= Records supplied =
++++++++++++++++++++

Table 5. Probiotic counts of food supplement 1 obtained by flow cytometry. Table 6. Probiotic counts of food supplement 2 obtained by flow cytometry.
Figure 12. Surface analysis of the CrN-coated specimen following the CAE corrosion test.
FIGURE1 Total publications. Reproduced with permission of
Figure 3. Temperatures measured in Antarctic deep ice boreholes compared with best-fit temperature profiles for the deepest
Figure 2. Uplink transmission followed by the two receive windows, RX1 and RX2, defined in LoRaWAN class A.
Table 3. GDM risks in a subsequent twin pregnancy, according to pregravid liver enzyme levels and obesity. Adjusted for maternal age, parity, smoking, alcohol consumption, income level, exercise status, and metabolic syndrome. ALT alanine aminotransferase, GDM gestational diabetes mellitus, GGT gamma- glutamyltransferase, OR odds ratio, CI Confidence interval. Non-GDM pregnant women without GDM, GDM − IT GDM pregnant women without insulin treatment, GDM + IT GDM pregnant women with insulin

++++++++++++++++++++

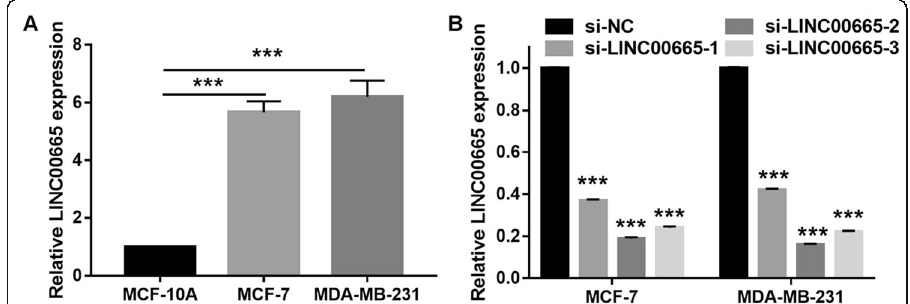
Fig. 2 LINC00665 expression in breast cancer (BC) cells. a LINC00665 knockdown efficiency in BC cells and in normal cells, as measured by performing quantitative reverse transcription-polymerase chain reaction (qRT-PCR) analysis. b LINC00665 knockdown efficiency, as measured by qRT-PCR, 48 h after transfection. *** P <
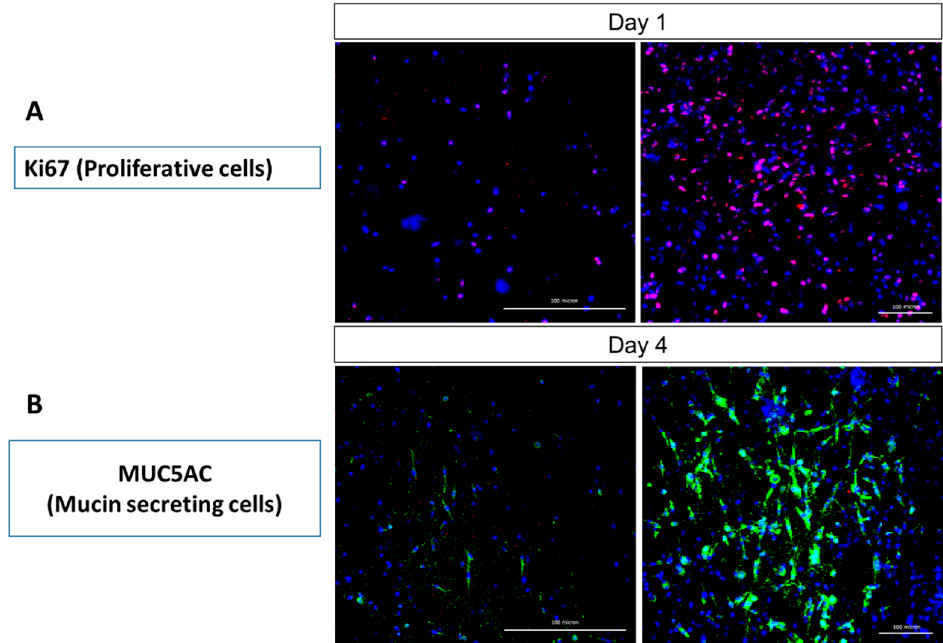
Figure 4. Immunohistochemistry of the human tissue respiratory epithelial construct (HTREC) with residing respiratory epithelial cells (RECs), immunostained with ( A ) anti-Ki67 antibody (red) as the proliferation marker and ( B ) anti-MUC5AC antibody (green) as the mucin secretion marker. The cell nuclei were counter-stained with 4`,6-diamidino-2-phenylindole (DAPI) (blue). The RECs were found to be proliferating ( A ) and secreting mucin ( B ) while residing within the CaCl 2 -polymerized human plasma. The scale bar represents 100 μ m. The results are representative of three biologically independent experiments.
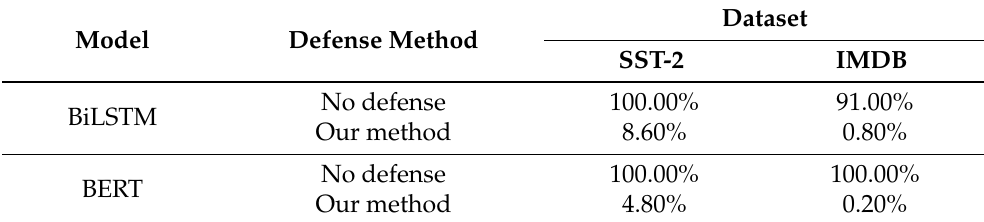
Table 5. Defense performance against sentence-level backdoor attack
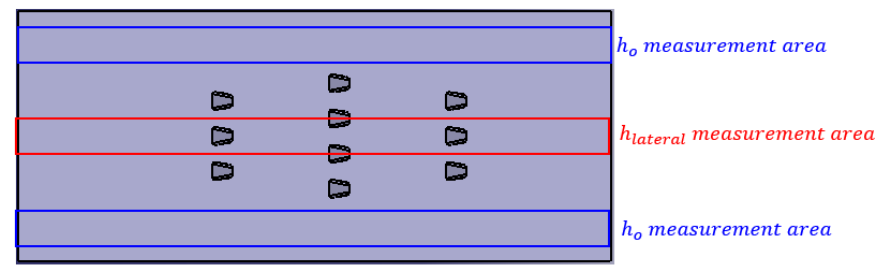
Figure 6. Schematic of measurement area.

++++++++++++++++++++

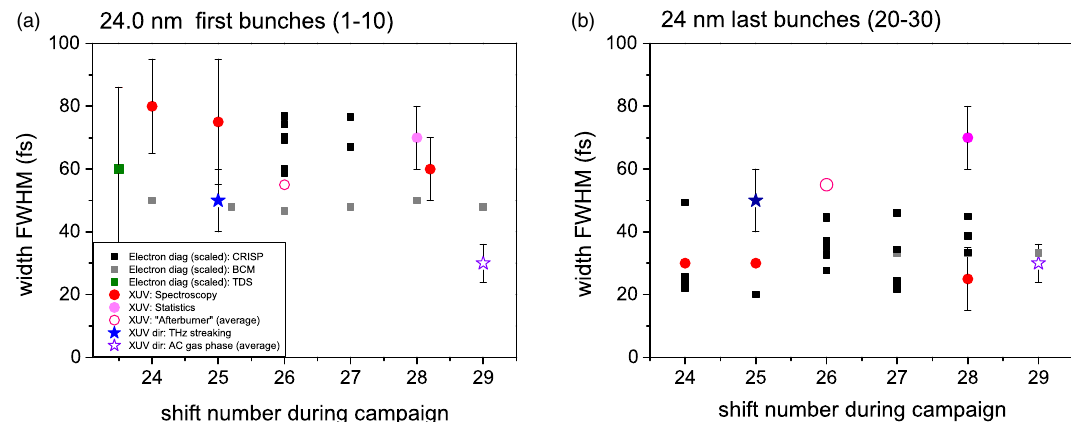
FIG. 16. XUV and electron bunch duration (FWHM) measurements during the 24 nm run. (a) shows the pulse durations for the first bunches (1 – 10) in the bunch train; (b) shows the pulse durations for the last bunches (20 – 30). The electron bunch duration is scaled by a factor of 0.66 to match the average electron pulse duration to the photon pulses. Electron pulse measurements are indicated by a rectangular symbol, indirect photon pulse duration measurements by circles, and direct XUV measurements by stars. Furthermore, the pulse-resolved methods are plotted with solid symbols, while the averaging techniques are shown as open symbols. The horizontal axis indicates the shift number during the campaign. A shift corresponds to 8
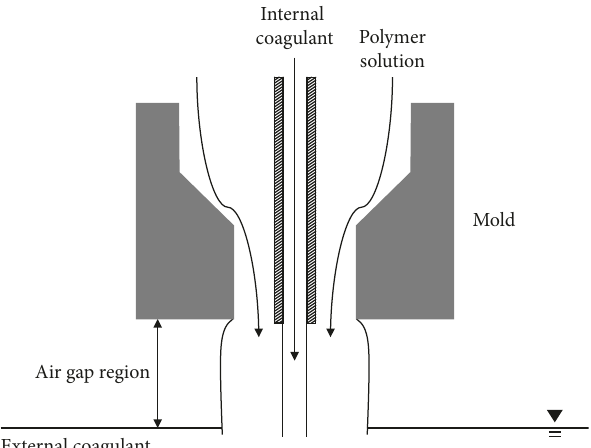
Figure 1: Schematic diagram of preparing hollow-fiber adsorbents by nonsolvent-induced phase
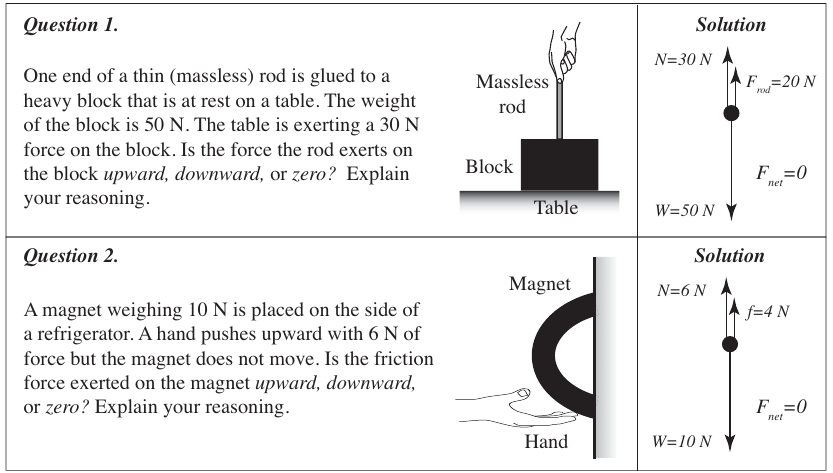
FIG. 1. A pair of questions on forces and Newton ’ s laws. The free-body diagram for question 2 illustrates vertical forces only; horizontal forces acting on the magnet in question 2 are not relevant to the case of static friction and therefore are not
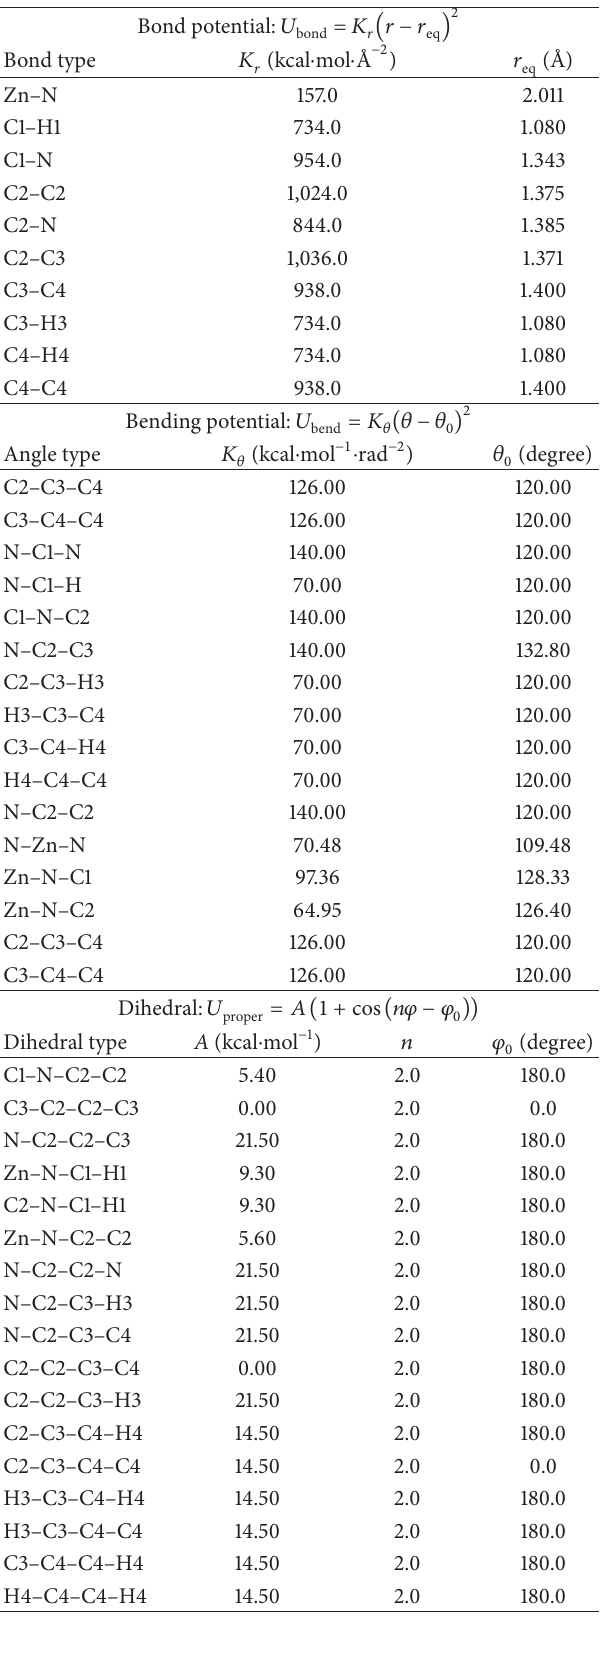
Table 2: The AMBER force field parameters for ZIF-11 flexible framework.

++++++++++++++++++++

= Your assignment =
Retype only the lines above between the line with "Table 5. Probiotic" and the line with "Table 3. GDM", counting those two lines as well, and keep every character as it is.

= Answer to this exercise =
Table 5. Probiotic counts of food supplement 1 obtained by flow cytometry. Table 6. Probiotic counts of food supplement 2 obtained by flow cytometry.
Figure 12. Surface analysis of the CrN-coated specimen following the CAE corrosion test.
FIGURE1 Total publications. Reproduced with permission of
Figure 3. Temperatures measured in Antarctic deep ice boreholes compared with best-fit temperature profiles for the deepest
Figure 2. Uplink transmission followed by the two receive windows, RX1 and RX2, defined in LoRaWAN class A.
Table 3. GDM risks in a subsequent twin pregnancy, according to pregravid liver enzyme levels and obesity. Adjusted for maternal age, parity, smoking, alcohol consumption, income level, exercise status, and metabolic syndrome. ALT alanine aminotransferase, GDM gestational diabetes mellitus, GGT gamma- glutamyltransferase, OR odds ratio, CI Confidence interval. Non-GDM pregnant women without GDM, GDM − IT GDM pregnant women without insulin treatment, GDM + IT GDM pregnant women with insulin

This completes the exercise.